-- Problem to work on --
Check every line of the records below for the string "Tezpur", then report only how many lines have it.

Supplied material Block Start

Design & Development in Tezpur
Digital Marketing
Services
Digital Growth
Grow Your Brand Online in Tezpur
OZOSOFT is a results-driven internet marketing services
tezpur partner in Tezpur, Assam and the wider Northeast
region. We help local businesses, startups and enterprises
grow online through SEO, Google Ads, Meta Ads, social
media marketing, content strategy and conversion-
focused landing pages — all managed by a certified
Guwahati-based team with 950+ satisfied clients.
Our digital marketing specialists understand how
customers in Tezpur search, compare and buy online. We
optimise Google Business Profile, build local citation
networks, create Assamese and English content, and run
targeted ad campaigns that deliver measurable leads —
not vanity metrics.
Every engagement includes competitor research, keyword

Supplied material Block End

-- Solution to this task --
4